T-tests compare the means of two samples of data generated from a normally-distributed population and compute the probability that they have the same mean. When the p-value is very low, it tells us that the two data samples must have come from different populations.  Both packages have functions for t-tests! 


| Test, | `scipy.stats` Function, | 
| :---: | :---: |
| One-Sampled T-Test | [**stats.ttest_1samp(x, 0)**](https://docs.scipy.org/doc/scipy/reference/generated/scipy.stats.ttest_1samp.html#scipy.stats.ttest_1samp) | 
| Independent T-Test | [**stats.ttest_ind(x, y)**](https://docs.scipy.org/doc/scipy/reference/generated/scipy.stats.ttest_ind.html#scipy.stats.ttest_ind)
| Paired T-test | [**stats.ttest_rel(x, y)**](https://docs.scipy.org/doc/scipy/reference/generated/scipy.stats.ttest_rel.html#scipy.stats.ttest_rel)


**Exercises**

**A vs 0, One-Sampled T-Test**: Is the mean of the normally-distributed population that the the dataset A is generated from unlikely to be zero?

*Example*:

In [50]:
stats.ttest_1samp(data[:, 0], 0)

Ttest_1sampResult(statistic=-0.797966433655592, pvalue=0.43475058842710046)

**B vs 1, One-Sampled T-Test**: Is the mean of the normally-distributed population that the the dataset B is generated from unlikely to be one?

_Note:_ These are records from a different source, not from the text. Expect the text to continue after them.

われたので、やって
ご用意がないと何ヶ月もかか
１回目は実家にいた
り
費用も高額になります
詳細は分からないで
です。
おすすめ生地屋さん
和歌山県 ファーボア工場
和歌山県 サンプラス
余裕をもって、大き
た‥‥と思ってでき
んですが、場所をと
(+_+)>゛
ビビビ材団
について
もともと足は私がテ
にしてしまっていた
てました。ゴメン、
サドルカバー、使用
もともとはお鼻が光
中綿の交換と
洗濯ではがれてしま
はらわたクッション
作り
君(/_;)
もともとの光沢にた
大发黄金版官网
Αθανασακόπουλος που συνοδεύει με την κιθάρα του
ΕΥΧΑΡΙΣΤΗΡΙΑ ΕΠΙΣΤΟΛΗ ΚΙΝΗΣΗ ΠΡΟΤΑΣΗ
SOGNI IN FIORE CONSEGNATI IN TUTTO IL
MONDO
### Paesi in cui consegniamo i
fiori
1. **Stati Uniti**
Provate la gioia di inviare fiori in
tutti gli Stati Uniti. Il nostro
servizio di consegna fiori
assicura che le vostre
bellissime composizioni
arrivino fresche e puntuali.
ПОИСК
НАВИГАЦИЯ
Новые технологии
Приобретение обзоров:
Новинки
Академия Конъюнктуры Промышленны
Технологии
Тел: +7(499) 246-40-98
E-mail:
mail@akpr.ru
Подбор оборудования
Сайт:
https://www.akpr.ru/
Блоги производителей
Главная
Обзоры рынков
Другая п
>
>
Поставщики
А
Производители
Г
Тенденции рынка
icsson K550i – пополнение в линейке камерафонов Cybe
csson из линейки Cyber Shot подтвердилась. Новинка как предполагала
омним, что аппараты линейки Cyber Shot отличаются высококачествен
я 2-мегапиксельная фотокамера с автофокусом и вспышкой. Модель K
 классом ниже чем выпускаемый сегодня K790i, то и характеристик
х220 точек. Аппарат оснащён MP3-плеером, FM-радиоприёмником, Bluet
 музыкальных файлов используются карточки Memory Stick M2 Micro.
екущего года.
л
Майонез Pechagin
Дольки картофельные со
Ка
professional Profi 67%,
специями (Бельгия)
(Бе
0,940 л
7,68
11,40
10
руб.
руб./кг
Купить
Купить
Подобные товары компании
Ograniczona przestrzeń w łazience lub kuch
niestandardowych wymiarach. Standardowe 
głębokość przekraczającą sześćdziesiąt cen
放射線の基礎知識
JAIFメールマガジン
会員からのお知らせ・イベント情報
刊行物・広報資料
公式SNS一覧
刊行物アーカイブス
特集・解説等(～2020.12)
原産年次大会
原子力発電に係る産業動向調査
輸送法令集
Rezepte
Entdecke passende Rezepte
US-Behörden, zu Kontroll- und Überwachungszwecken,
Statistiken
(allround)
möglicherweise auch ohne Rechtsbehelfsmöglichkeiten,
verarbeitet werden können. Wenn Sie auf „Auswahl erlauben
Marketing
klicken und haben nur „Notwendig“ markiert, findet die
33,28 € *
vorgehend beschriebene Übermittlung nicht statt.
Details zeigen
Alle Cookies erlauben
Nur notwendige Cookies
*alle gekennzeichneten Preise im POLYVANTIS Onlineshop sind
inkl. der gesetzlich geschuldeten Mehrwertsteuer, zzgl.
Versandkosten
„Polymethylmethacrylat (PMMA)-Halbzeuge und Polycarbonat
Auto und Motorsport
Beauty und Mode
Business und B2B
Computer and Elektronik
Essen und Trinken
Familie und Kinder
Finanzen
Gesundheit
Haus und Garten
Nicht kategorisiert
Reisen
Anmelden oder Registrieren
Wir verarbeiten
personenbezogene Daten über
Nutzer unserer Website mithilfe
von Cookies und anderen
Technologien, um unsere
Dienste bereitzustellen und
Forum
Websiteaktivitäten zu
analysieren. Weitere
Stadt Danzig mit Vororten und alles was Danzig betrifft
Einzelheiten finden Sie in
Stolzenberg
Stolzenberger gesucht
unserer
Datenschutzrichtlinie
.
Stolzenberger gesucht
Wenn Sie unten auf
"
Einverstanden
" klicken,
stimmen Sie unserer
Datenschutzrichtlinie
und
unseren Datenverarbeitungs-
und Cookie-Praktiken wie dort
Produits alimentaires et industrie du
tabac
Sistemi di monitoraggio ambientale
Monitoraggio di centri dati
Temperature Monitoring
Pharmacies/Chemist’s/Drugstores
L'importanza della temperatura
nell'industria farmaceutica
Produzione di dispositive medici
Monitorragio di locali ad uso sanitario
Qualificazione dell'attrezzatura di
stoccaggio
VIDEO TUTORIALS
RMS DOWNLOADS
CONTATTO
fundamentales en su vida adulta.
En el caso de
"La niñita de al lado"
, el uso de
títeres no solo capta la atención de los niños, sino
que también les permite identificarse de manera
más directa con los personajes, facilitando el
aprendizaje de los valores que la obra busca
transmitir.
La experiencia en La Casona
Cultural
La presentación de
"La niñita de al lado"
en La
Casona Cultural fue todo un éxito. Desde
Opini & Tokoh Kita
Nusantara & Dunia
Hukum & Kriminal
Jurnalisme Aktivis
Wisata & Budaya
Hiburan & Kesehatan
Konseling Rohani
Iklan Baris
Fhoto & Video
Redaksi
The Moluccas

**A vs B, Independent Samples T-Test**: Is the mean of the normally-distributed population that the the dataset `A` is generated from unlikely to be the same as the mean of the normally-distributed population that the the dataset `B` is generated from?

**A vs C, Independent Samples T-Test**: Is the mean of the normally-distributed population that the the dataset `A` is generated from unlikely to be the same as the mean of the normally-distributed population that the the dataset `C` is generated from?

**A vs C, Paired Samples T-Test (a.k.a Relative Samples T-Test)**: Is the mean of the differences between each pair of samples in generated from the two normally-distributed populations `A` and `C`  unlikely to be 0?

**A vs D, Paired Samples T-Test**: Is the mean of the differences between each pair of samples in generated from the two normally-distributed populations `A` and `D`  unlikely to be 0?